The Church of St Mary and St Joseph is a 20th-century Roman Catholic parish church in Poplar located in Tower Hamlets, London, England.
The modern church was built in 1951-1954, as part of the Festival of Britain's Lansbury Estate Live Architecture Exhibition, and was consecrated by Cardinal Godfrey in October 1960. It replaced an earlier church of the 1850s by William Wardell that was destroyed in the Second World War.
The building is listed Grade II. Its architect was Adrian Gilbert Scott, who specialised in ecclesiastical buildings.
On a Greek Cross plan, it is built of steel girders and brick, with a reinforced concrete spire. On the outside, the plan becomes a series of rectangular blocks.

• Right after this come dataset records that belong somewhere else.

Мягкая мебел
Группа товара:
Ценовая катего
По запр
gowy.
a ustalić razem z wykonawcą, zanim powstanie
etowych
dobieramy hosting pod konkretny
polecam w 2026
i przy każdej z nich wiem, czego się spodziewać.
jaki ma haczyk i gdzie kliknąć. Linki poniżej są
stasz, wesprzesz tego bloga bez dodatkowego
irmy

It is notable for its elongated and tapered round parabolic arches (described as 'camel vaulted' at the time of its listing). Its mixed or transitional style combines Art Deco or Jazz Modern with elements suggesting Hispanic Moorish, ancient Persian or Egyptian. Gavin Stamp's descriptive phrase 'Jazz Modern Byzantine' was used in the church's listing.
The design has similarities to work by Giles Gilbert Scott and to Adrian Gilbert Scott's own earlier St. James Anglican Church (Vancouver), and its parabolic arches informed his later work on St Leonard's Church, St Leonards-on-Sea.
The interior contains stone reliefs of the Stations of the Cross by Peter Watts. The stained glass is by William Wilson of Edinburgh.